Having won major contracts over the years, such as roasting coffee for Whittard’s 125 shops, the company has grown and today it continues to expand: it recently secured a major account with Warner Leisure Hotels. As a result of this expansion, it is looking for new premises once again.
“I was a founder member of the Speciality Coffee Association of Europe (SCAE) in 1997 and was President from 2005-2007,” says Colin. He served on the board of directors until 2011 and in recent years has organised around 18 trips so that members can visit places where coffee is grown – around three a year. The countries visited include India, Kenya, Costa Rica, Colombia, Guatemala, Brazil, Honduras, Sumatra, Tanzania, Panama, Papua New Guinea and the US (Hawaii).
“Visiting the farms and tasting the coffees at origin has expanded my experience and knowledge of the product, with its progress through the roasting, cupping and blending processes.”
He has also organised SCAE educational activities and assisted in the arrangements for the SCAE World of Coffee event each year. “I have represented the SCAE in Japan, Costa Rica, USA, Sumatra and many other countries and in 2006, I represented Europe on the panel of judges who cupped the coffees for the Costa Rica Cosecha d’Oro, at their invitation. I appeared on TV to discuss the importance of quality coffee to the European market. I am also asked occasionally by local radio to comment on various aspects of the trade. The last one was on Kopi Luwak, a very rare and expensive coffee!”
He is a member of a four-strong Which magazine panel which samples and assesses retail coffee products. In December 2011, he was awarded the Allegra European Coffee Award for outstanding contribution to the European Coffee Industry and in June 2013 the SCAE Award for Excellence: Lifetime Achievement Award.

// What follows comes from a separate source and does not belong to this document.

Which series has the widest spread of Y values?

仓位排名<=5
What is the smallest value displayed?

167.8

“My extensive knowledge of the subject enables me to give many talks and lectures on all aspects of coffee, as well as training sessions on the use of coffee-making machinery. I am often asked to give advice on the setting up of roasting plants and coffee shops.
“The knowledge gained through all this experience has helped the company to focus on a range of coffees, from real speciality to good grade coffees for the selective market.”

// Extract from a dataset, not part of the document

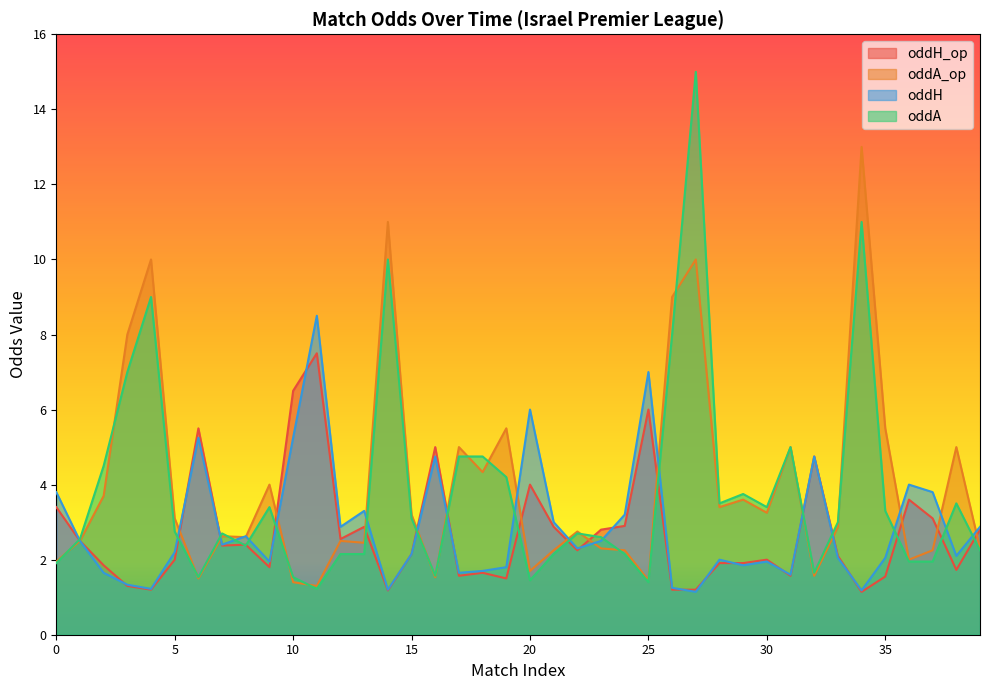

Which category has the highest value across all series?

27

In 2017, the SCAE combined with the Specialty Coffee Association of America to form the Specialty Coffee Association (SCA), for which Colin is an Ambassador.
“My ethos is to educate members of the coffee industry and the consumer to understand the value of speciality coffee. This will further the speciality coffee market and enable more people to assess the quality of better coffee.”
He also puts his expertise and knowledge to good use in serving wider society. He maintains close contact with the local Hospice of St Francis’s Corporate Partnership Committee on a voluntary basis, supporting many of their events with supplies of coffees. “I also give many talks on coffee and the money raised is used to support the St Francis hospices and the Peace Hospice in Watford.”
A qualified SCA trainer, he has worked with local prisons to train prisoners in a rehabilitation programme before release. “Until December 2019, at The Mount Prison and Bedford Prison, we had a café in the visitors’ room which enabled the prisoners to gain experience in communication with the public and to practise the skills learned in taking the Speciality Coffee Association (SCA) barista Foundation Course. Profits gained from the cafes were given to HACRO, the Hertfordshire Association for the Rehabilitation of Offenders.”
Colin lives in Berkhamsted and is married to Marina, his second wife. Between them, they have 13 grandchildren. He has two daughters with his first wife, Sue, and one with Marina. “Also on a personal level, after 40 years I no longer play hockey for St Albans, but I am I am trying to play golf.”